#### Task directions:
Throughout the records below, find each line holding "changes" and copy it.

#### Records contained in a dataset:
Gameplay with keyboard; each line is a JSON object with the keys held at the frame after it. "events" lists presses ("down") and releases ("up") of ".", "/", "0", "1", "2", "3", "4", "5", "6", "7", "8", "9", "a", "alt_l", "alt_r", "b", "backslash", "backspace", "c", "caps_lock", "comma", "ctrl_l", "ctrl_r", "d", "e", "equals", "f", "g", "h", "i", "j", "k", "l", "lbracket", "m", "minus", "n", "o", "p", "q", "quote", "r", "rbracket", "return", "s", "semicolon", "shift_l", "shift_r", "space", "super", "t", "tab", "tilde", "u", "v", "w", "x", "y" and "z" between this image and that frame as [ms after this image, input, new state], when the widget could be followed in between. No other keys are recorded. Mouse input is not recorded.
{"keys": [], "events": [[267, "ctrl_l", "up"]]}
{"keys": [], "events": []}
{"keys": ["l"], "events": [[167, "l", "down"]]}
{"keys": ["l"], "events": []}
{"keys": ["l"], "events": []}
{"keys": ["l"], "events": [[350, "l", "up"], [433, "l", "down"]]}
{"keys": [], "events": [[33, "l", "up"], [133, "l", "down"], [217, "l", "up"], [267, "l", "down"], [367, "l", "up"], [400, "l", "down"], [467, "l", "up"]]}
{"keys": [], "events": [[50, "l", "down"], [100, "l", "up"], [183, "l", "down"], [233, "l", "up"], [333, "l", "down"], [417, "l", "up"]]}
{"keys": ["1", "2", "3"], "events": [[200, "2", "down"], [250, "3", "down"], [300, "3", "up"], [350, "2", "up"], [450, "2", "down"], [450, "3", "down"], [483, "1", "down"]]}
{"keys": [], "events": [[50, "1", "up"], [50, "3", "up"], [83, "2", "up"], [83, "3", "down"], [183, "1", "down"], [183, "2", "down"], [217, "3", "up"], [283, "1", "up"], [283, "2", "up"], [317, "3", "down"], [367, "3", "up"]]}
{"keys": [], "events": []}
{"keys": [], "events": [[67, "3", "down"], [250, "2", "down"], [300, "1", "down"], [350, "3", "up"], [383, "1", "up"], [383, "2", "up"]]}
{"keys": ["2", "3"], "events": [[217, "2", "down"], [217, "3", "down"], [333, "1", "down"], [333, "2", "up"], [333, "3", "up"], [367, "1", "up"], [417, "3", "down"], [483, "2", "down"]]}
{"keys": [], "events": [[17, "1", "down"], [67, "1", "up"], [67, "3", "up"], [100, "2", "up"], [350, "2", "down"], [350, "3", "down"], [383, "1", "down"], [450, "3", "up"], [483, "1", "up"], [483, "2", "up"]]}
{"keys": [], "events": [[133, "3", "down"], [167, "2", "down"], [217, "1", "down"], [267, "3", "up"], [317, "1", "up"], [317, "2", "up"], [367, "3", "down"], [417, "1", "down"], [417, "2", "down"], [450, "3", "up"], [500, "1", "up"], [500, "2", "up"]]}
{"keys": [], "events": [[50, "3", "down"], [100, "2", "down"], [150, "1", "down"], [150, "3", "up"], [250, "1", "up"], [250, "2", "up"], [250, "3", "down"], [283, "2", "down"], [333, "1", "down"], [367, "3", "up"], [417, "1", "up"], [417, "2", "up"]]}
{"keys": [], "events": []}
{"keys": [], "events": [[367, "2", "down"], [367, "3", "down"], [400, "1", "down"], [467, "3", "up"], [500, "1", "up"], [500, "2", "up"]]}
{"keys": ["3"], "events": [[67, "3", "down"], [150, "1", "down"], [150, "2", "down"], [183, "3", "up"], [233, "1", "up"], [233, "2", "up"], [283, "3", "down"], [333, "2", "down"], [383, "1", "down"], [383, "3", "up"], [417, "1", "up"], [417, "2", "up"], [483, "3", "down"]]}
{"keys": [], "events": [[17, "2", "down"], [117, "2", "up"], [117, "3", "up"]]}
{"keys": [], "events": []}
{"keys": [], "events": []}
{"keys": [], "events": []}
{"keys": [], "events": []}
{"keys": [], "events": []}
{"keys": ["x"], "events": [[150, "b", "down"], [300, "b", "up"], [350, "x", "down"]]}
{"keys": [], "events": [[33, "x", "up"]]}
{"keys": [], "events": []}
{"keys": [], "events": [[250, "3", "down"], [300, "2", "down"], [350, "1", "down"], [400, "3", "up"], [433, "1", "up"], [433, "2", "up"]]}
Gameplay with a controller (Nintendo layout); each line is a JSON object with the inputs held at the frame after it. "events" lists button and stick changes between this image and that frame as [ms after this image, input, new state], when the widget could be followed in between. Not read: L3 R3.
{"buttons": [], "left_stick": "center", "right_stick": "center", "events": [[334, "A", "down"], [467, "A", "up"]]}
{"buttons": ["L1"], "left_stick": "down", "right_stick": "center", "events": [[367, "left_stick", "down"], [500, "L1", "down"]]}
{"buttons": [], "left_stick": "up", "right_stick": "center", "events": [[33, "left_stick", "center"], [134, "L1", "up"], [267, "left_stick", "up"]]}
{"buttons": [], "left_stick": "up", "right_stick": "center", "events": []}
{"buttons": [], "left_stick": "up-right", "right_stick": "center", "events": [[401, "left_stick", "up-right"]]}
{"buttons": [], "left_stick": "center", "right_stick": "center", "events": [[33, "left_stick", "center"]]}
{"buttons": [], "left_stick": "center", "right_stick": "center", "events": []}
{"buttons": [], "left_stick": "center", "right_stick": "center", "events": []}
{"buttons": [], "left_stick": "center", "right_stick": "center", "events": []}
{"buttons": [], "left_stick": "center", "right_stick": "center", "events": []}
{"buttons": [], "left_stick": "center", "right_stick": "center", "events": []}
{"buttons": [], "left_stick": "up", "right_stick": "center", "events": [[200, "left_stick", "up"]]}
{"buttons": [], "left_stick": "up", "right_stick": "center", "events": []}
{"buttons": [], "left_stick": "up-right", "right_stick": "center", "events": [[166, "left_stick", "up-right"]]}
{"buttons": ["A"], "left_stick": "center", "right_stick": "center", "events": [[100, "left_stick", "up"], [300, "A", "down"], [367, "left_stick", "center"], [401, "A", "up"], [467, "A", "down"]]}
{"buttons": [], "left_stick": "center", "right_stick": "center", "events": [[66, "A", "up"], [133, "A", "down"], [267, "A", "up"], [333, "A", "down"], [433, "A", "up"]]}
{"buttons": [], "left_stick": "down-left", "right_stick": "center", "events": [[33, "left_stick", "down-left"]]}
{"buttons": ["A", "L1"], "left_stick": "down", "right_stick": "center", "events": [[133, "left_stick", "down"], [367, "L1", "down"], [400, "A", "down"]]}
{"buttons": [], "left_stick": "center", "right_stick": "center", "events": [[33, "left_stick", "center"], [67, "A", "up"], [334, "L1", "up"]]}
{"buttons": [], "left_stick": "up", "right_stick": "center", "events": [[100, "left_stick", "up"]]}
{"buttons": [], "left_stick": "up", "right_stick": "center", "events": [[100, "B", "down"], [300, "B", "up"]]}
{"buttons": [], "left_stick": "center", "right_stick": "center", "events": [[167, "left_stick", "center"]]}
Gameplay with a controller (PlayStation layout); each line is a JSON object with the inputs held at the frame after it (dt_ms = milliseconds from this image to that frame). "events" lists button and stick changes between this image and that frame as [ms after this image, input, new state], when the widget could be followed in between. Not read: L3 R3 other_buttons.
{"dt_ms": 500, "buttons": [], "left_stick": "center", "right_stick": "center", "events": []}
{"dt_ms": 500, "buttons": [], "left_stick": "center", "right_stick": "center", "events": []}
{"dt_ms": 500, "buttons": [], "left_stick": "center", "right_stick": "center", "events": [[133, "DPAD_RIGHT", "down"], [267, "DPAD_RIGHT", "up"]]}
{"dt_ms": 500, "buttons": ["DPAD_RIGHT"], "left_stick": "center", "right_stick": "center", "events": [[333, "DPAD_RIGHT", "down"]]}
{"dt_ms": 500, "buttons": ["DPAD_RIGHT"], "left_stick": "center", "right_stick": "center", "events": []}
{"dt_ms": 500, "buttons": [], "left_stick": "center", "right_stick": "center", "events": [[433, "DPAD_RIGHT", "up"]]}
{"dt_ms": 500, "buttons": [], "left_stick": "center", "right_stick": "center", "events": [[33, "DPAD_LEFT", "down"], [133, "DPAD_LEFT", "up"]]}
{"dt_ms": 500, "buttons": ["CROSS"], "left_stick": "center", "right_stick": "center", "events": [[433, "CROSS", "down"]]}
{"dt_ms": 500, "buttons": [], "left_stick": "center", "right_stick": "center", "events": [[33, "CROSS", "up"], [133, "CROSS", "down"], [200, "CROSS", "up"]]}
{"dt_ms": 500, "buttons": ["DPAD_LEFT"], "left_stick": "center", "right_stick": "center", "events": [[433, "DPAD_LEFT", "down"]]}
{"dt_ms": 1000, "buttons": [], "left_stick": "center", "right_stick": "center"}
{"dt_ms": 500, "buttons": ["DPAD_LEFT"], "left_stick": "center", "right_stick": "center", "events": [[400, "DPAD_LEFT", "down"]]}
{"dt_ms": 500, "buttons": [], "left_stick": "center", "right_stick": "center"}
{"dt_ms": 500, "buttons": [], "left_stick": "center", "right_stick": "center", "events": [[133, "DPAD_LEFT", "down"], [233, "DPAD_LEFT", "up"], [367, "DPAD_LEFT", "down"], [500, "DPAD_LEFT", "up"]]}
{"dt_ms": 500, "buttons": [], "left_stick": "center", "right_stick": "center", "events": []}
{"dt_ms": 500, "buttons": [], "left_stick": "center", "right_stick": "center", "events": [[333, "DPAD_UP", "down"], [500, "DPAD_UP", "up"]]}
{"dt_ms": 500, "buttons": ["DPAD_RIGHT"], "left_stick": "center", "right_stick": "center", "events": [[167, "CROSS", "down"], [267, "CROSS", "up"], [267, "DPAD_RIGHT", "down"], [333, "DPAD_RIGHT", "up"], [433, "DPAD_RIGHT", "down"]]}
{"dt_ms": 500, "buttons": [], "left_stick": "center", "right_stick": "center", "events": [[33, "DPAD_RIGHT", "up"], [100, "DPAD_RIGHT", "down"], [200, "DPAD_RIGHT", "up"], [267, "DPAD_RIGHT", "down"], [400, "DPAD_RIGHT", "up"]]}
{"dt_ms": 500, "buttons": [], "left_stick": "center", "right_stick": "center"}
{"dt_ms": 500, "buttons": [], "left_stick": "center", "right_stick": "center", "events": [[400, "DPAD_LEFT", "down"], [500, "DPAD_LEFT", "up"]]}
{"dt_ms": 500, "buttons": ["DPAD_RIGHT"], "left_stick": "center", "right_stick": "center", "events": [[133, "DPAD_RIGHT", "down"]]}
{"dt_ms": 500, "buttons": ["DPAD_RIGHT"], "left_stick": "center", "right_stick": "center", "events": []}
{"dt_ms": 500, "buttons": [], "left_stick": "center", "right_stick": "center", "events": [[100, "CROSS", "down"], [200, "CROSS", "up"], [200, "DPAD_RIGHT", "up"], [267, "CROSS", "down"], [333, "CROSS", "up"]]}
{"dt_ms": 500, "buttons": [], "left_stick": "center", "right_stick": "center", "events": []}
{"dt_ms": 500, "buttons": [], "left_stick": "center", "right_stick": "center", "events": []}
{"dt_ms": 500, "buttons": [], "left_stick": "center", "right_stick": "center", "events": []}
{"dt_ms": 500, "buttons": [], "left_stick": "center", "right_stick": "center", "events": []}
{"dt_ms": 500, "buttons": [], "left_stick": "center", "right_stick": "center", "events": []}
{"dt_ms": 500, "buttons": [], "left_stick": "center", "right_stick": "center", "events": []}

#### Answer space:
Gameplay with a controller (Nintendo layout); each line is a JSON object with the inputs held at the frame after it. "events" lists button and stick changes between this image and that frame as [ms after this image, input, new state], when the widget could be followed in between. Not read: L3 R3.
Gameplay with a controller (PlayStation layout); each line is a JSON object with the inputs held at the frame after it (dt_ms = milliseconds from this image to that frame). "events" lists button and stick changes between this image and that frame as [ms after this image, input, new state], when the widget could be followed in between. Not read: L3 R3 other_buttons.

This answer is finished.